WHAT TO PRODUCE: Rewrite the lines in the entries from the line with "Bills to Pay" up to and including the line with "SEARCH THIS SITE", replacing "Utilities" with "Energy" and leaving everything else unchanged. Leave the pictures out of your answer.

MATERIAL SUPPLIED:
= Beginning of Section =

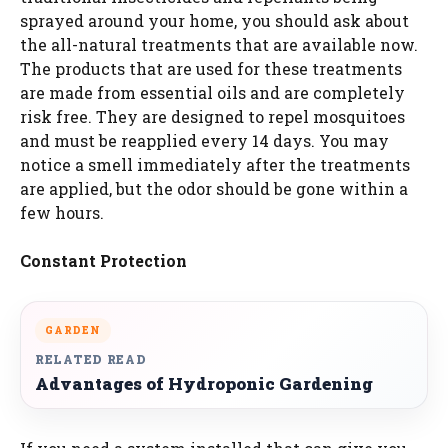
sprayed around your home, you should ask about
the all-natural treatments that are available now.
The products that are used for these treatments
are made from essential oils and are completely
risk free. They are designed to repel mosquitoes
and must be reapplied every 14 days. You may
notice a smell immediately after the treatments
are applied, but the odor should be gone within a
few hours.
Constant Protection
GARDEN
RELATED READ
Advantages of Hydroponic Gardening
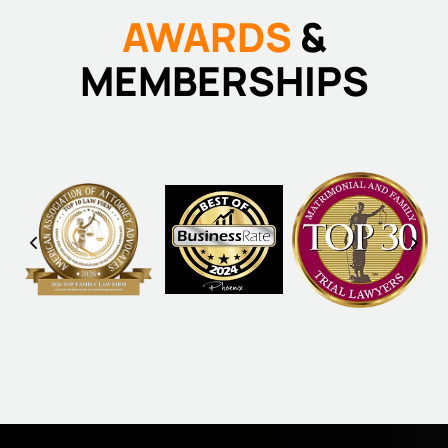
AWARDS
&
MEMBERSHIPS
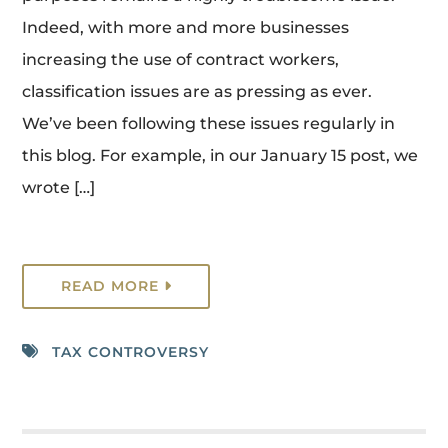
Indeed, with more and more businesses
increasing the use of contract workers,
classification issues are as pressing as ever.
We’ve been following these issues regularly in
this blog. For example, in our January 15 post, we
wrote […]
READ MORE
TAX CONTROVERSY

= End of Section =
= Beginning of Section =

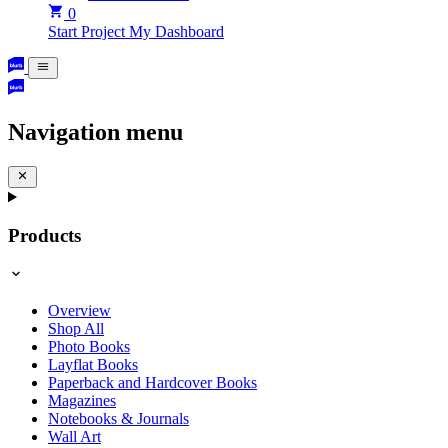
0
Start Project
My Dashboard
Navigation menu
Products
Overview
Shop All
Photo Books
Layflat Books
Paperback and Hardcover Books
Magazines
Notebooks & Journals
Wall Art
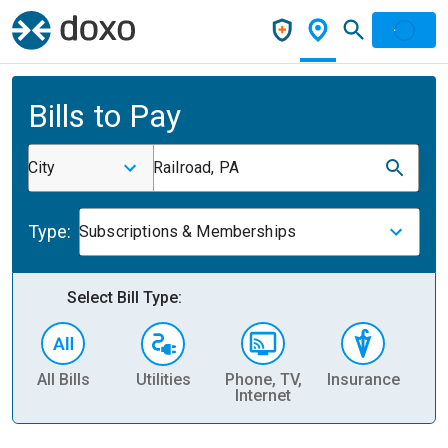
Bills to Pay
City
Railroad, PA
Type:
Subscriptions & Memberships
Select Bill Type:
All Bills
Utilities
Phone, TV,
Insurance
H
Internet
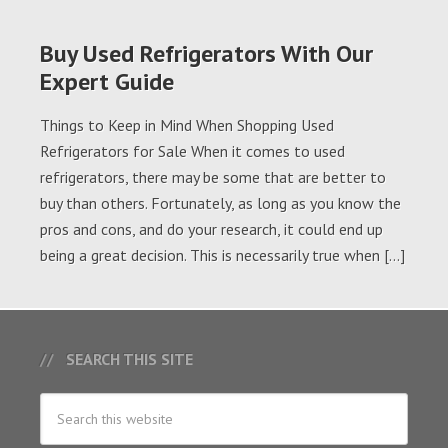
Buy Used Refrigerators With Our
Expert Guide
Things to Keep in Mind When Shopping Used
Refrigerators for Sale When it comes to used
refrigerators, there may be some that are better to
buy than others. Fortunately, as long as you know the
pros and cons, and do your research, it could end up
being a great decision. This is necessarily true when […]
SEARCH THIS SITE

= End of Section =

ANSWER AREA:
Bills to Pay
City
Railroad, PA
Type:
Subscriptions & Memberships
Select Bill Type:
All Bills
Energy
Phone, TV,
Insurance
H
Internet
Buy Used Refrigerators With Our
Expert Guide
Things to Keep in Mind When Shopping Used
Refrigerators for Sale When it comes to used
refrigerators, there may be some that are better to
buy than others. Fortunately, as long as you know the
pros and cons, and do your research, it could end up
being a great decision. This is necessarily true when […]
SEARCH THIS SITE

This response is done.